Scanning the listing below, tally every line where the string "Facades" shows up, then state the count alone.

» **Exercise material**
★ ★ ★

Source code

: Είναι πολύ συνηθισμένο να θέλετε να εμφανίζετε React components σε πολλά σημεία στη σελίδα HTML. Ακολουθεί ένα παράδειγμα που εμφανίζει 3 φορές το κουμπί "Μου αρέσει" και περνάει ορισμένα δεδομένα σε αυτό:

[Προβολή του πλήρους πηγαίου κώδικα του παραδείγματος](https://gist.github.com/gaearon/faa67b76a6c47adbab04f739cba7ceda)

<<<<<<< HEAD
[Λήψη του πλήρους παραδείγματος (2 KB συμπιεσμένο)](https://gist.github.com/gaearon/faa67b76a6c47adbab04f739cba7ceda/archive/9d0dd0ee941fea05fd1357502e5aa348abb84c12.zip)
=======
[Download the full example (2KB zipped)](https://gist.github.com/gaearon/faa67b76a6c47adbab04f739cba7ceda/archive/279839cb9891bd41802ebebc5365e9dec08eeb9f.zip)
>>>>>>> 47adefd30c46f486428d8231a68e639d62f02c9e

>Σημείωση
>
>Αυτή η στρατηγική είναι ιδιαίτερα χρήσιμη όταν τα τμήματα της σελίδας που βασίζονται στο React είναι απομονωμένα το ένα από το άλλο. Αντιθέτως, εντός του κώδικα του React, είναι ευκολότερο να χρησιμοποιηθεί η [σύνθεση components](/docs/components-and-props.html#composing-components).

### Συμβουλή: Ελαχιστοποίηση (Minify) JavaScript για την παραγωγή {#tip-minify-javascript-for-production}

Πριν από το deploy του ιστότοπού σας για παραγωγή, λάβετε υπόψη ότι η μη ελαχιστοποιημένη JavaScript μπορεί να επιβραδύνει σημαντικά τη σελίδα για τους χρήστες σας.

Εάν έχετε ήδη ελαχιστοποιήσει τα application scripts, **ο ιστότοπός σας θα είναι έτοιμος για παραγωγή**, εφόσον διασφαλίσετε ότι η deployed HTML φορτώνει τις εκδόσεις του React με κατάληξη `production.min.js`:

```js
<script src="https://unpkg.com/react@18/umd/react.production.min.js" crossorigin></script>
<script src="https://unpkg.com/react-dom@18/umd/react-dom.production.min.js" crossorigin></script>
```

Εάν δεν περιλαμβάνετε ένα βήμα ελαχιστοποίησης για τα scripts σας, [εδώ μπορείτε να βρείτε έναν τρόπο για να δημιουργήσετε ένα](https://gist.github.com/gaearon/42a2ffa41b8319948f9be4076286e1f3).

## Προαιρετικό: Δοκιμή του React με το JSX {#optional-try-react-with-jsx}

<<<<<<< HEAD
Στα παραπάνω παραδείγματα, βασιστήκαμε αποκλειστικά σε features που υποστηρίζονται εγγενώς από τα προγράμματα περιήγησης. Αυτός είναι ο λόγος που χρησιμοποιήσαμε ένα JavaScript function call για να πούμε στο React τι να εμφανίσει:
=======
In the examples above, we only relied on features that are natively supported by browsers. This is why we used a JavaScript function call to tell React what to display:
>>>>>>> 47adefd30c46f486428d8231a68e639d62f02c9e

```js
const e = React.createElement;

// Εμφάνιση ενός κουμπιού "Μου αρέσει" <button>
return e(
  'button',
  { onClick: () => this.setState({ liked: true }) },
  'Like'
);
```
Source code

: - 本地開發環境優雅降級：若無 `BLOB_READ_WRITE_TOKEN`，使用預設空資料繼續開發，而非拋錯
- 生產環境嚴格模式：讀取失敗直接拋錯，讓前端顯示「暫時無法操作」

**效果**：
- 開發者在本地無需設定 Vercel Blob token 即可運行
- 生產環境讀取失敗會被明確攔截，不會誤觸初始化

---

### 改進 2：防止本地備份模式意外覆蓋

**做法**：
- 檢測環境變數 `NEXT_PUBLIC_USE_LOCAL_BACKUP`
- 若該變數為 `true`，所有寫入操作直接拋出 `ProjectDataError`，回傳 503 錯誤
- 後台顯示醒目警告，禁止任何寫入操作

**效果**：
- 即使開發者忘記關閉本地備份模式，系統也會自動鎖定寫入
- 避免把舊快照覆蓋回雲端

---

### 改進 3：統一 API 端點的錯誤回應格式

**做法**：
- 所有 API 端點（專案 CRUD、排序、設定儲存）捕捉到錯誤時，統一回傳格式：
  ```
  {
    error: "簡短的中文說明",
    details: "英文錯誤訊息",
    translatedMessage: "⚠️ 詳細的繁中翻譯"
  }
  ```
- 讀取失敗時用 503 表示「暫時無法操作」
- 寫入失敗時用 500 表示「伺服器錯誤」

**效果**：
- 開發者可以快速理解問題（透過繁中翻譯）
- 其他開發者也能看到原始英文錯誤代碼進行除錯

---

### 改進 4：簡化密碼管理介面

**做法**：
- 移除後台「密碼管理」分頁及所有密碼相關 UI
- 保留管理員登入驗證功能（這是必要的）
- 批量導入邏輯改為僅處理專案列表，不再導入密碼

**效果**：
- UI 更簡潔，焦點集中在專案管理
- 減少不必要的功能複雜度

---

★ ★ ★

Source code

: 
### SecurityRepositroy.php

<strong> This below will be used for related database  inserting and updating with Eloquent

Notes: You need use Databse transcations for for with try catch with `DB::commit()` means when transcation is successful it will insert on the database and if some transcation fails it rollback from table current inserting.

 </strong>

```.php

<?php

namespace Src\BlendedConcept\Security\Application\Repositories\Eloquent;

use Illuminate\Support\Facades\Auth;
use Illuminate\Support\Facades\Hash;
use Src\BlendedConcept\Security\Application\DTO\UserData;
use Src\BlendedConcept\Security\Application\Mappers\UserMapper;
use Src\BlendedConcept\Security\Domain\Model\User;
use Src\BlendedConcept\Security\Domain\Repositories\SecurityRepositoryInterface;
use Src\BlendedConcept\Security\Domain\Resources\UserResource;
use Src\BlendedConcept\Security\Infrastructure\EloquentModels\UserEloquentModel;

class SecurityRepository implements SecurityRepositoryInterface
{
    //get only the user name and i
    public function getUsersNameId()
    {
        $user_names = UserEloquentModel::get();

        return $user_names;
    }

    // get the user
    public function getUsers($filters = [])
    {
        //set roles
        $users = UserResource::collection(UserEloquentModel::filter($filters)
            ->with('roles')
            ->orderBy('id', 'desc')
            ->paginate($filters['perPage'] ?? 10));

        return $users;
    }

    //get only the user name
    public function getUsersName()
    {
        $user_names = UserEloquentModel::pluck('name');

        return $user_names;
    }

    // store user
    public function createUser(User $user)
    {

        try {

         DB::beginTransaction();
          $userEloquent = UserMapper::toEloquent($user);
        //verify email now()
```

★ ★ ★

» **Solution to this task**
2